Supplies were further constrained from their initially forecasted 2.5% to 2.9% expansion by winter time propane shortages. This resulted in some chicken housings being inadequately heated over the winter months and further impacted poultry productivity and fertility.
 
In fact, from January to June, the five week moving average of weekly broiler chick placements stayed within 1% of 2013's level for 20 consecutive weeks. As a result, after increasing 2.1% in 2013, chicken meat production will rise only 1.8% this year, with most of the increase accounted for by higher bird weights, which are expected to increase 1.5%.
 
Among major domestic lines, only whole chickens made a partial inventory recovery. Whole hens in cold storage started 2014 30% below the previous year's level. However, by the second quarter, they were only 4% below May 2013's level. This however, was partly counterbalanced by a strong fall in whole frozen rooster numbers: They started the year 22% below January 2013 levels but by April, their inventories were 28% below that of the same month in the previous year.
 
With demand picking up faster than production, inventories fell as surely as prices increased. The USDA expects closing chicken meat inventories to fall 6.6%, from 303 thousand tonnes at the start of this year to 281,000 tonnes at the end of 2014.
 
But it is possible that inventories may trend below this projection. At the start of May, total broiler meat in cold storage was 250,000 tonnes, 15% below last year's level at that time. Only leg meat inventories increased, with the exception of leg quarters. The latter's supply fell when neighbouring Mexico's avian flu epidemic induced additional exports of this cut to that country. As a result of Mexican demand, leg quarter stocks went from being 24% above the level of a year earlier in February to 27% below the previous year's level by early May.
 
Mexico's misfortune's notwithstanding, whole birds and white breast meat led the inventory decline,
Along with the decline in leg quarter stocks, stocks of whole birds, breast meat, and wings also declined.  Stocks of whole birds and breast meat fell steadily throughout the first six months of this year.

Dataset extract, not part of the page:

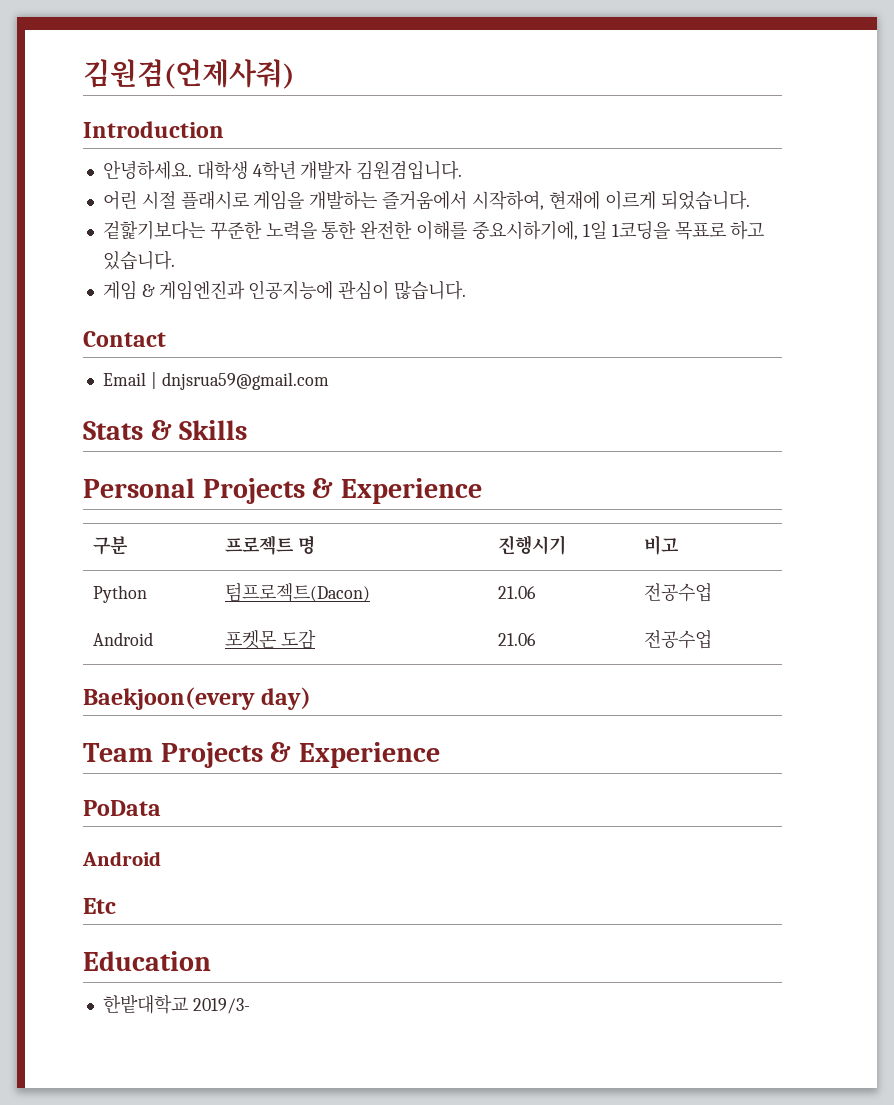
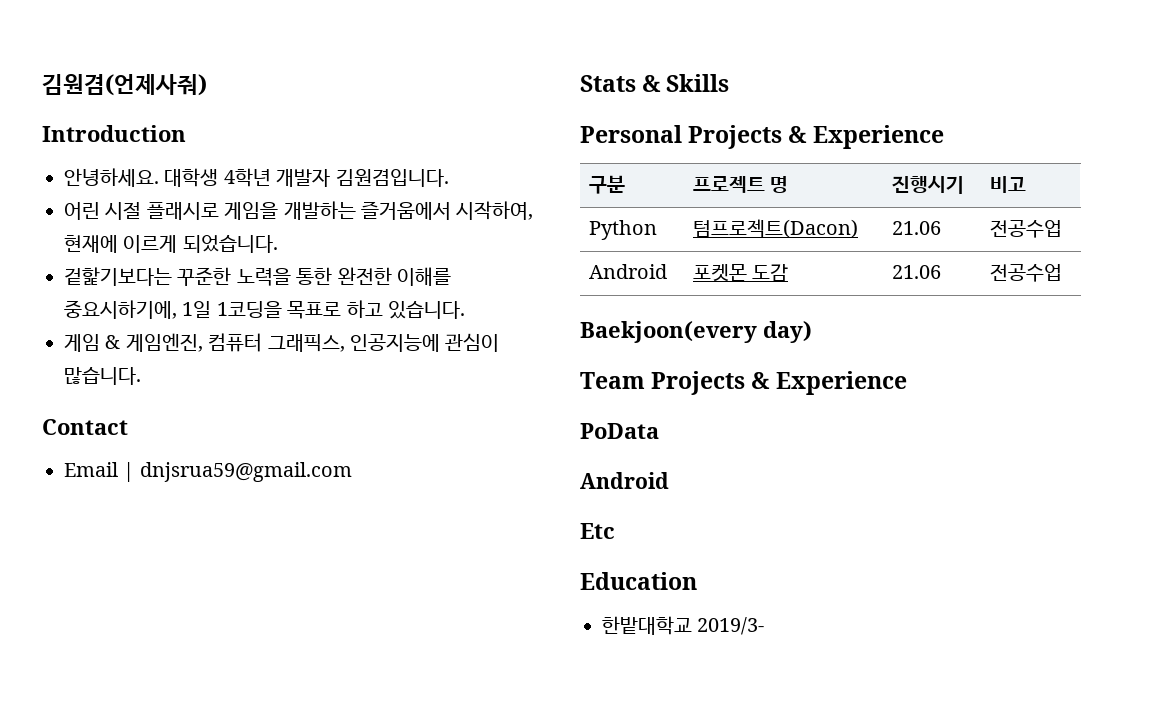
[158,281,245,300] 게임엔진과 -> [125,333,345,352] 게임엔진, 컴퓨터 그래픽스,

Mirroring the situation with leg quarters, legs opened January at nominally higher levels than a year ago but entered May some 27% below their level during the same period of 2013.
 
As a result of these drawdowns, the USDA projects that chicken meat inventories ended the first half of 2014 at 256,000 tonnes, a steep 13% below mid 2013's level. It is this combination of falling chicken meat inventories, rising demand and flat broiler numbers that has helped pull prices to the same levels seen during last summer's rally.
 
The only dim spot in this otherwise bright forecast was exports. Amid high domestic demand and flat production, the quantity available for export fell. The USDA was forced to revise its 2014 export forecast from 3.40 million tonnes to 3.29 million tonnes, an immaterial 0.8% less than in 2013. Along with Mexico, only China, where bird flu coincided with a WTO ruling in favour of US chicken paw exports, stands out at this time.
 
This is somewhat of a change. Once the most export-oriented US meat line, the 19.3% proportion of broiler meat exported by America is now lower than the 21% of pork shipped overseas. On one hand, that represents lost overseas market share. On the other hand, with second tier producers like Thailand and Turkey taking market share from Brazil, US poultry's international competitiveness is not impacted by the current export slowdown.
 
Having seen giants like Pilgrim's Pride go bankrupt from ambitious overexpansion in the late 2000s, US broiler producers are happy to take a conservative stance, enhancing their profits through risk-free wider profit margins rather than by increasing output. Look for them to do the latter only if the prices of feed and red meat go in opposite, but favorable directions for another year.